The Appellate Court held that other cases involving multi-piece rims that did not assemble properly and exploded were sufficiently similar for the purposes of showing defendant's awareness of a dangerous condition. Any differences in the circumstances surrounding the occurrences went merely to the weight given to the evidence. Id. The trial court had improperly excluded both testimony and exhibits that would have tended to provide evidence of similar accidents.

b.  To demonstrate that defendant knew or should have known about the defect.

In Marois v. Paper Converting Maching Co., 539 A.2d 621 (Me. 1988), the Court held that other occurrences may be admissible in a strict liability case to show: (1) the existence of a defective condition unreasonably dangerous to the user, and (2) causation. Evidence of prior occurrences will be admitted only if the proffering party first lays a sufficient foundation of "substantial similarity of conditions" between the immediate and the prior happenings. Id. at 625. Once this foundation has been laid, admission of the evidence is appropriate unless it would confuse the jury, unnecessarily delay the trial, or be unfairly prejudicial. Id.

In Marois, the plaintiff was able to offer evidence of seven (7) pending lawsuits against the defendant involving the same type of rewinding machine that caused the plaintiff's injuries. The testimony established nothing more than the involvement of the defendant's machines in other occurrences. The Court held that such evidence was sufficient to establish that the defendant knew, or should have known, the machine may have been unreasonably dangerous as designed and produced. Id. The Court further held that once the evidence was duly admitted on the notice issue, any alleged weakness of the foundation should go to the weight given the evidence by the jury. Id. Any deficiency therein could have been exposed on cross-examination. Id.

c.  To show causation.

The foundational requirement to establish substantial similarity before the similar accident evidence is admitted is stricter when the evidence is proffered to show the existence of a dangerous condition or causation, than when the evidence is sought to be admitted merely to show notice. The rationale behind the standard is that the jury is invited to infer from the presence of other accidents: (1) that a dangerous condition existed (2) which caused the accident. Nachtsheim v. Beech Aircraft Corp., 847 F.2d 1261, 1269 (7th Cir. 1988). Courts reason that a higher degree of similarity is required because the proof weighs on the ultimate issue to be decided by the jury.

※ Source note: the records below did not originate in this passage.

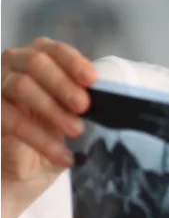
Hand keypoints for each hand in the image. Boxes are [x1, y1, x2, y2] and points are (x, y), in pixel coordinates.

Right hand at [0, 37, 95, 175]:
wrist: (25, 167)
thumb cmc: (52, 131)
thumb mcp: (72, 113)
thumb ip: (83, 98)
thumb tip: (107, 95)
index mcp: (39, 57)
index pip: (55, 50)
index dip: (73, 62)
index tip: (91, 80)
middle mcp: (13, 64)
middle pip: (36, 62)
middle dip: (63, 83)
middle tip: (84, 106)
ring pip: (21, 85)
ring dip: (53, 109)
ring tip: (76, 130)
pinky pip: (13, 120)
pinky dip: (41, 139)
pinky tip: (63, 156)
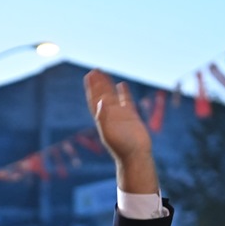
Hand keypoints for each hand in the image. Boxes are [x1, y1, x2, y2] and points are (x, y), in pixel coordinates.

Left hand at [84, 69, 156, 193]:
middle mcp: (110, 115)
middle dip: (98, 83)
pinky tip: (121, 84)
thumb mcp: (109, 132)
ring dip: (108, 85)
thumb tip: (100, 102)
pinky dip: (124, 93)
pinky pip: (127, 101)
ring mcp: (120, 115)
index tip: (89, 76)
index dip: (91, 88)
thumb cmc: (121, 147)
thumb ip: (104, 117)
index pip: (94, 99)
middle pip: (102, 95)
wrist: (135, 155)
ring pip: (113, 96)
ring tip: (104, 73)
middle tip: (94, 70)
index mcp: (102, 118)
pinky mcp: (131, 116)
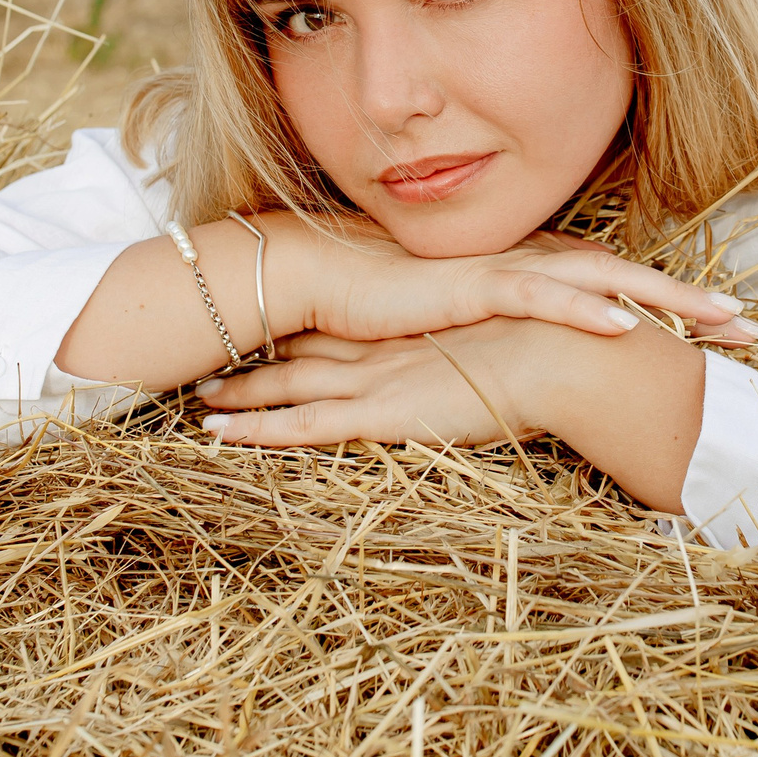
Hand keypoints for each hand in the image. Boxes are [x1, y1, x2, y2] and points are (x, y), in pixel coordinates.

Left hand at [195, 316, 706, 511]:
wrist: (560, 352)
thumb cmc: (553, 345)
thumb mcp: (520, 337)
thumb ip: (500, 340)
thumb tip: (508, 343)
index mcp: (412, 329)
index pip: (344, 322)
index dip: (302, 322)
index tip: (269, 320)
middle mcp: (382, 347)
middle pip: (303, 348)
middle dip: (256, 355)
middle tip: (212, 356)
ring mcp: (373, 378)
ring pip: (287, 385)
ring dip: (240, 394)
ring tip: (197, 400)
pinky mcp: (377, 413)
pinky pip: (301, 426)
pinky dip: (256, 431)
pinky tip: (215, 436)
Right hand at [280, 213, 757, 347]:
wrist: (324, 275)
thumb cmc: (389, 303)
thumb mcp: (465, 327)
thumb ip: (507, 335)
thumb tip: (541, 363)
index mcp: (534, 271)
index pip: (620, 290)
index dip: (678, 307)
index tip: (730, 330)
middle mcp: (531, 262)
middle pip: (630, 281)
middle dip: (694, 303)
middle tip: (754, 330)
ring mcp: (506, 269)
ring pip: (603, 282)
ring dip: (664, 301)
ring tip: (719, 321)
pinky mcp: (474, 285)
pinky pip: (542, 297)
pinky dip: (585, 310)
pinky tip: (626, 326)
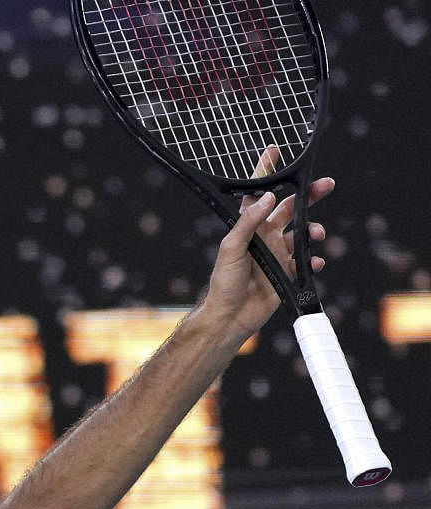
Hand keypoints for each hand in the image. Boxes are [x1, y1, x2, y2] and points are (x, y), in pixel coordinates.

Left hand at [201, 146, 333, 338]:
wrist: (230, 316)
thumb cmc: (223, 282)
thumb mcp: (231, 248)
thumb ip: (248, 222)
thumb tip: (267, 197)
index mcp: (249, 227)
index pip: (257, 194)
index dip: (265, 173)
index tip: (274, 151)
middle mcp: (264, 237)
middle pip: (290, 209)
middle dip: (308, 196)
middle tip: (326, 184)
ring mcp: (276, 254)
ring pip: (302, 234)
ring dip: (313, 230)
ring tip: (316, 235)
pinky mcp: (285, 273)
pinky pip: (306, 263)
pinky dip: (313, 261)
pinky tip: (314, 263)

When introducing evidence of other accidents to show causation, the sufficiency of similarity between the occurrences is based on a stricter standard. Unfortunately, no set criteria for such a standard has been established by the courts.

d.  To show failure to issue an adequate warning.

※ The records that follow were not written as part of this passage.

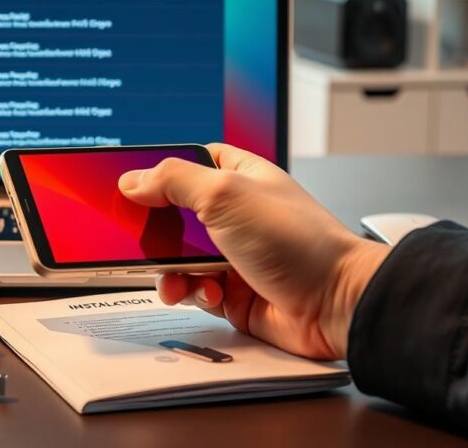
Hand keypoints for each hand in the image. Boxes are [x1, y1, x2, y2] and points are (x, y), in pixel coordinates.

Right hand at [118, 143, 390, 359]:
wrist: (335, 304)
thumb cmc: (299, 242)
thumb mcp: (225, 194)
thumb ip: (173, 181)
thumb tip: (133, 179)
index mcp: (239, 177)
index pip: (190, 163)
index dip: (160, 172)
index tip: (132, 185)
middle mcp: (237, 214)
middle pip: (176, 215)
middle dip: (157, 231)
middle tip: (140, 239)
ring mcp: (235, 254)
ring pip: (178, 259)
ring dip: (170, 270)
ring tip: (176, 278)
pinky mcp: (233, 292)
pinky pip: (194, 291)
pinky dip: (192, 294)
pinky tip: (207, 294)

When a defendant knows of the dangerous condition of a product from other similar accidents, testimony of those accidents on the issue of whether the defendant gave its users adequate warnings of such a danger should be entered into evidence. Firestone Tire & Rubber Co. v. Battle, 745 S.W. 2d 909, 912 (Tex. App. 1988). In the underlying action to Firestone Tire & Rubber Co. v. Battle, the plaintiff was entitled to prove the circumstances of a prior accident so that the jury could assess the seriousness of the danger in determining whether Firestone had failed to issue an adequate warning of such danger.

The evidence of the prior accident was admissible on the issue of Firestone's alleged conscious indifference in failing to issue an adequate warning to users of its products after all the facts were known. The trial court in the underlying action had not abused its discretion in admitting testimony of the prior accident and in deciding that the relevancy of such evidence was not substantially outweighed by the risk of unfair prejudice and confusion. Id. at 912.